Hospitals across the country are scrambling to get a supply of N-95 masks for workers on the front lines of the fight against COVID-19.
Up until recently, a Franklin nonprofit organization had cases of the masks.
“This is supply that isn’t in any of the local supply chains," said Rhonda Reed, executive director of Caring Partners International, a global medical supplies ministry.
Under normal circumstances, they work with hospitals that give them surplus medical supplies. The ministry then ships those supplies all over the world where they are needed.
But, these aren't normal circumstances.
"This level of healthcare needs is a little bit staggering for us,” said Dr. Adam Reed, president of the charity.
The Reeds' ministry ships medical supplies across the world from donations received from hospitals across the country. In January, a hospital in Virginia donated a large supply of personal protective equipment to Caring Partners.
The organization donated some of the PPE overseas, but not all of it. Little did they know, there would be an urgent need in their backyard within a couple weeks. They donated all of the PPE they had in stock, including N-95 masks, gloves and protective suits, to hospitals in Cincinnati and Dayton. It totaled more than 75,000 pieces of equipment.
“Very quickly, I think it took about five days for us to empty our warehouse of all the PPE that we had,” Ronda Reed said.
“We’re so blessed because we’re always the ones receiving the donation," Reed said. "It’s really humbling for us to be able to help the primary care providers that are serving on mission teams with us.”

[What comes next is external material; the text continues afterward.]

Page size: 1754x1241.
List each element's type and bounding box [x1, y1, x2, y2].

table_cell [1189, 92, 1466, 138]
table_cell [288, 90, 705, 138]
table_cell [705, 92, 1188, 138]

The supplies didn't only go to local hospitals -- they went to local first responders also. The couple reached out to Butler County Sheriff Richard Jones after hearing his deputies did not have protection needed to respond to emergency calls.
The sheriff's office posted pictures of the delivery on its Facebook page. The drop-off included five cases of hand sanitizer, four cases of gloves and two cases of N-95 masks. Jones' office shared the items with other Butler County agencies that also found the items hard to get.
The charity also played a role in helping those impacted by COVID-19 in Wuhan, China. Its first supply of N-95 masks went there as part of a shipment of seven pallets of medical supplies.
“We had a Chinese church in Cincinnati contact us," he said, "about their family members there and they were really concerned. It was only a couple weeks after that it started hitting a little closer to home."
Even with those supplies distributed, there is still a need for personal care items for the growing number of residents in the Tristate who lost their jobs due to the economic ripple effect from the virus. The ministry operates mostly with volunteers.
With local demand high, the organization is hoping to get more donations to be distributed with their local church partners.
“Our ministry believes, you know, what God has freely given to us. We want to freely give to others,” she said.